◆ Task brief ◆
As you reproduce every line below, keep it exactly as written and leave out the images.

········

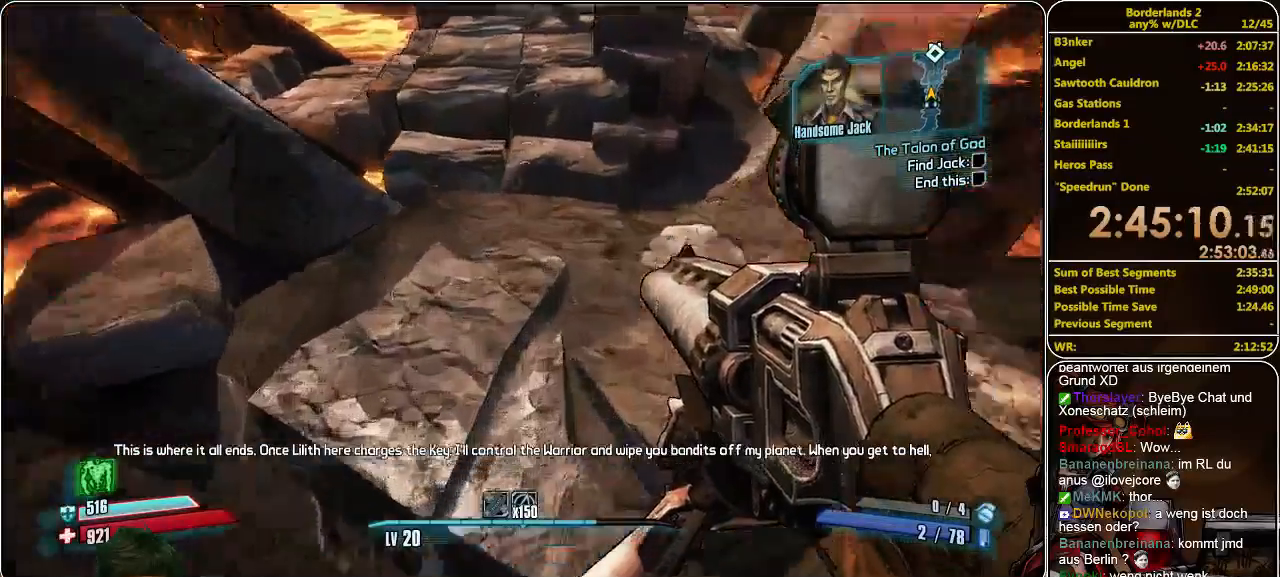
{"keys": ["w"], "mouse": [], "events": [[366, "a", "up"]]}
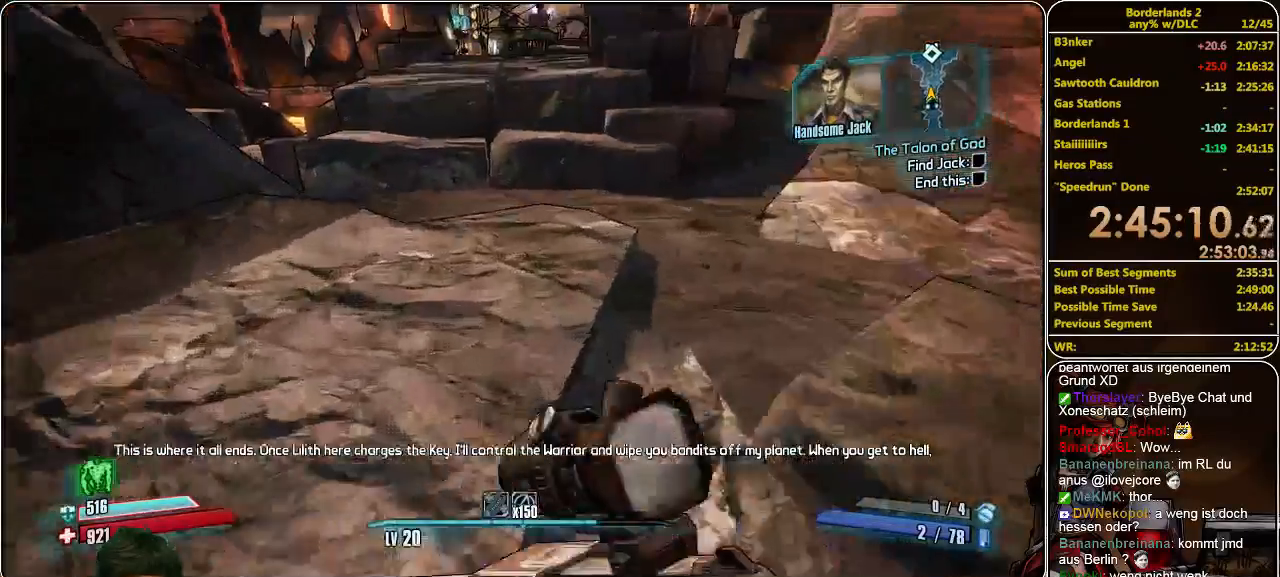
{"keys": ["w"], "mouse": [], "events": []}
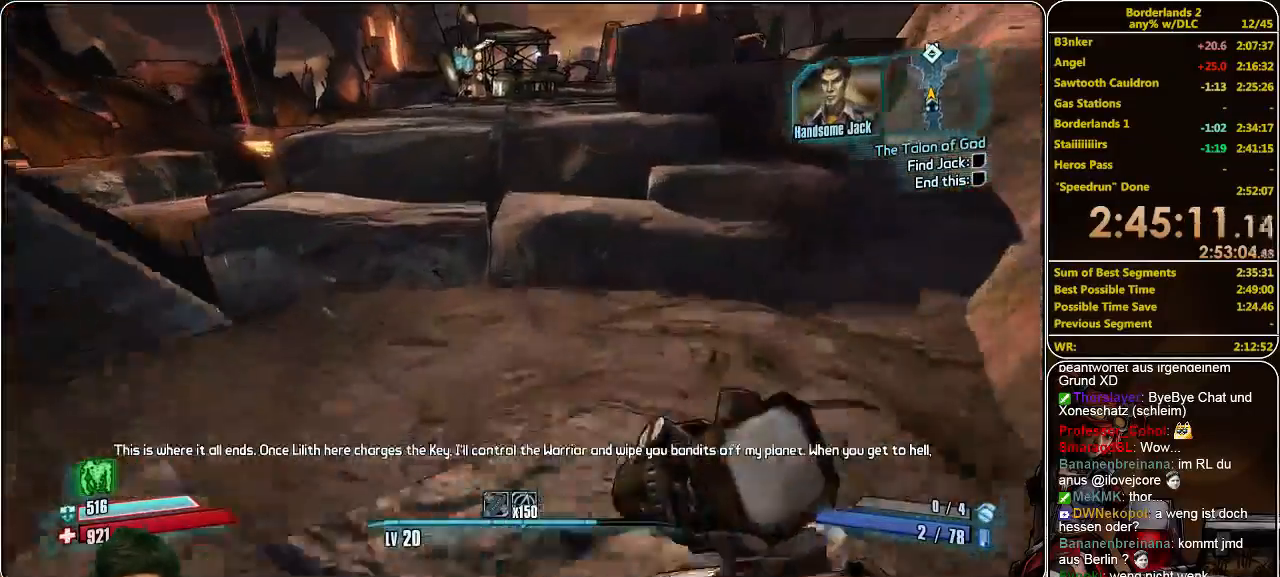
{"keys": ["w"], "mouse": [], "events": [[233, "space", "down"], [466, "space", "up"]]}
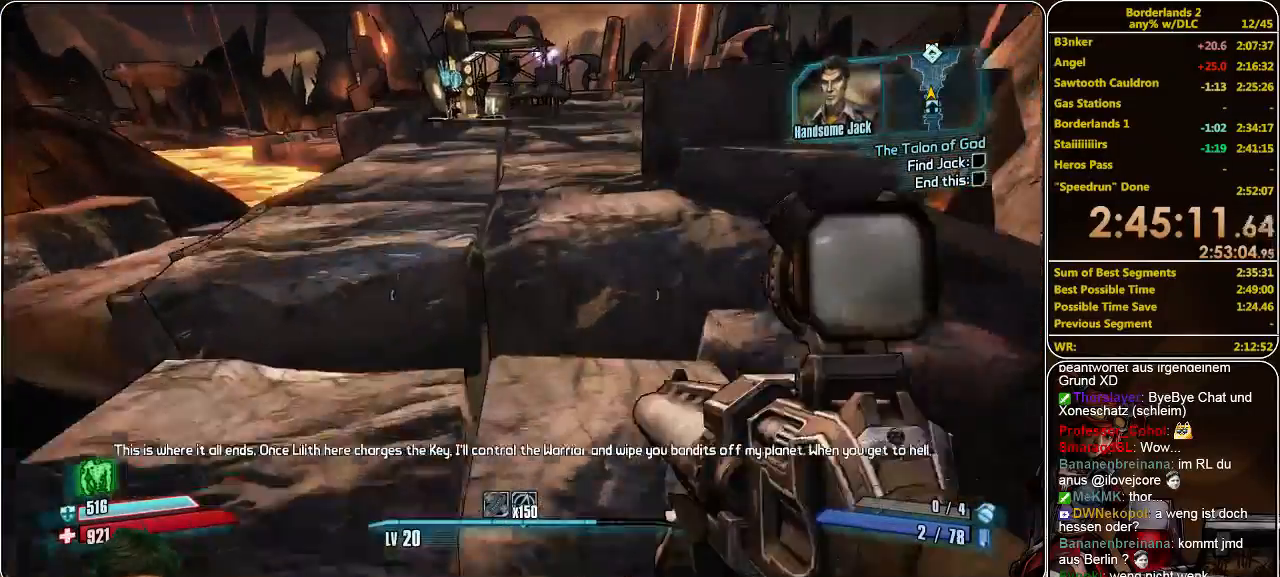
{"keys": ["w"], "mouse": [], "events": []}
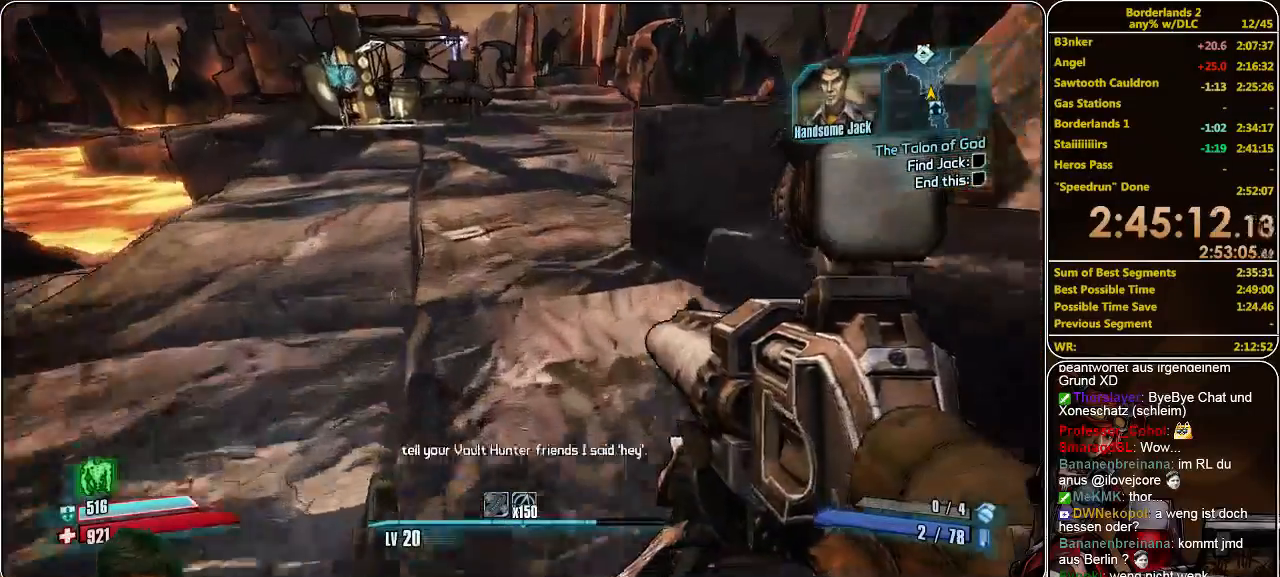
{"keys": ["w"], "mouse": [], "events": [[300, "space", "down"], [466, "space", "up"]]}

········

◆ Answer to this exercise ◆
{"keys": ["w"], "mouse": [], "events": [[366, "a", "up"]]}
{"keys": ["w"], "mouse": [], "events": []}
{"keys": ["w"], "mouse": [], "events": [[233, "space", "down"], [466, "space", "up"]]}
{"keys": ["w"], "mouse": [], "events": []}
{"keys": ["w"], "mouse": [], "events": [[300, "space", "down"], [466, "space", "up"]]}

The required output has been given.